Paylaş
İşin daha kötüsü, Milli Takım ruhunu kaybetmiş. Sanki futbolcuları toplamışsın oynadıkları milli maç değil, angarya bir maç. Daha da kötüsü öyle bir havalardalar ki, zannedersiniz ki İspanya Milli Takımı’nda oynayacaklar ama Türk Milli Takımı onlara ufak geliyor. Çünkü sahadaki hareketleri öyle. Ne geriden orta alana, ne orta alanda geriye en ufak bir bağlantı yok. Bazen göstermelik top yapıyorlar, onlar da ya yana, ya geriye. Öncelikle çabuk çıkamıyoruz. Yan top yaparken de rakip pres yaptı mı, telaşlanıp uzun vuruyoruz. Top aynen duvara vuran tenis topu gibi geri geliyor.
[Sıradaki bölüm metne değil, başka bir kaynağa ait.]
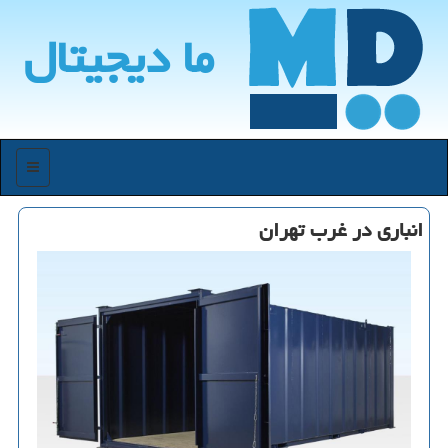
ما دیجیتال
منو
انباری در غرب تهران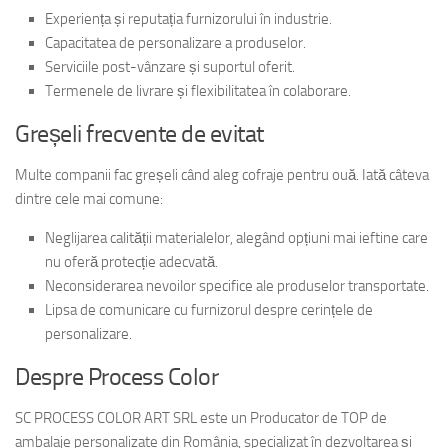
Experiența și reputația furnizorului în industrie.
Capacitatea de personalizare a produselor.
Serviciile post-vânzare și suportul oferit.
Termenele de livrare și flexibilitatea în colaborare.
Greșeli frecvente de evitat
Multe companii fac greșeli când aleg cofraje pentru ouă. Iată câteva
dintre cele mai comune:
Neglijarea calității materialelor, alegând opțiuni mai ieftine care
nu oferă protecție adecvată.
Neconsiderarea nevoilor specifice ale produselor transportate.
Lipsa de comunicare cu furnizorul despre cerințele de
personalizare.
Despre Process Color
SC PROCESS COLOR ART SRL este un Producator de TOP de
ambalaje personalizate din România, specializat în dezvoltarea și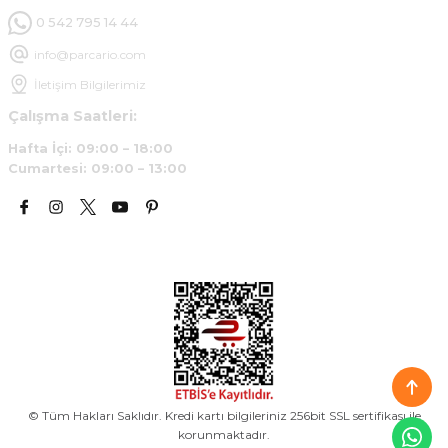
0 542 795 14 44
info@parcario.com
İletişim Bilgilerimiz
Çalışma Saatleri:
Hafta İçi: 09:00 – 18:00
Cumartesi: 09:00 – 13:00
© Tüm Hakları Saklıdır. Kredi kartı bilgileriniz 256bit SSL sertifikası ile
korunmaktadır.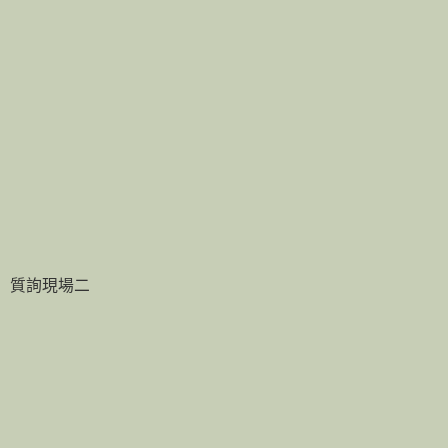
質詢現場二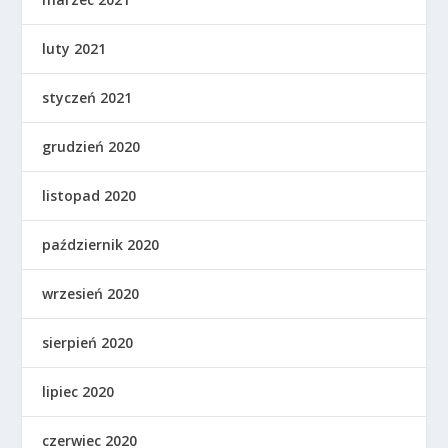
luty 2021
styczeń 2021
grudzień 2020
listopad 2020
październik 2020
wrzesień 2020
sierpień 2020
lipiec 2020
czerwiec 2020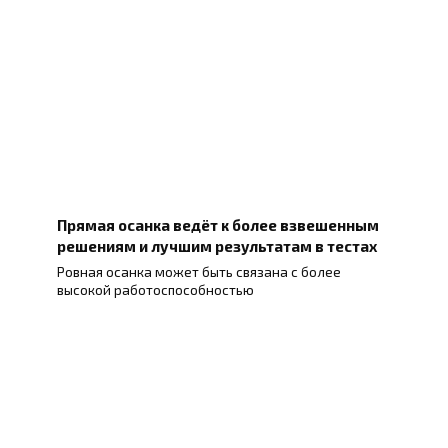
Прямая осанка ведёт к более взвешенным
решениям и лучшим результатам в тестах
Ровная осанка может быть связана с более
высокой работоспособностью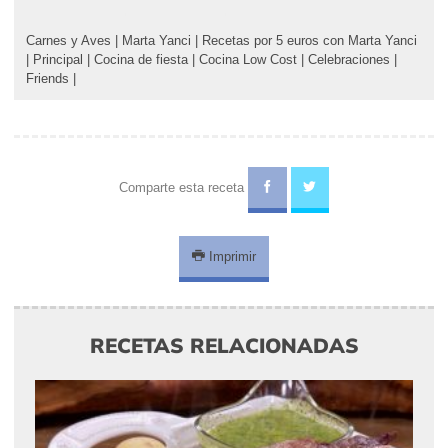
Carnes y Aves
|
Marta Yanci
|
Recetas por 5 euros con Marta Yanci
|
Principal
|
Cocina de fiesta
|
Cocina Low Cost
|
Celebraciones
|
Friends
|
Comparte esta receta
Imprimir
RECETAS RELACIONADAS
Bir tane doğru dürüst akın yaptık. Onda da gol attık. Adamlar üzerimize dalga dalga geldiler. Son yarım saat sahadaki Milli Takım da, tribündeki seyirci de, maç berabere bitsin diye dua etmeye başladı. Top, Emre’ye geldiği zaman birşeyler yapmaya çalıştı o kadar. Kazım, ilerde yalnız adamı oynadı. Yanına giden yok. Burak birşeyler yapmak için çabaladı. Olmadı. Anlayacağınız herkes ayrı telden çaldı. Bu beraberlik, bu oyuna göre bence fazla.
Hakemden de kötüydük
Hiddink’le nasıl anlaşıldı bilemem ama eğer aldığı paranın karşılığında bunu veriyorsa, bence Hiddink’te fazla ısrar etmeye gerek yok. Zaten bu maçtan önce konuşmalarıyla ve davranışlarıyla, hem seyirciyi hem de futbolcuları oyundan düşürdü. Hiddink’in bence alınması yanlıştı. Çünkü Hiddink uzun vade hocası değil. Daldan dala uçup, kısa vadede başarı kovalayan bir hoca tipi. Şansı yaver gidip, bu kötü oyunla finallere gidersek, herhalde kalır. Tersinde bırakıp gider. Sırtında yumurta küfesi yok. Hakem iyi değildi. Kötü bir yönetim sergiledi. Ama bir gerçek var. Bizim takım, hakemden de kötüydü.
BEĞENDiM
Seyircinin 90 dakika takımını ateşleme isteğini.
BEĞENMEDiM
Milli Takım futbolcularının yardımlaşmamalarını.
DİKKAT
Milliler maçı önemsememiş, böyle oynamaya devam ederlerse işimiz zor.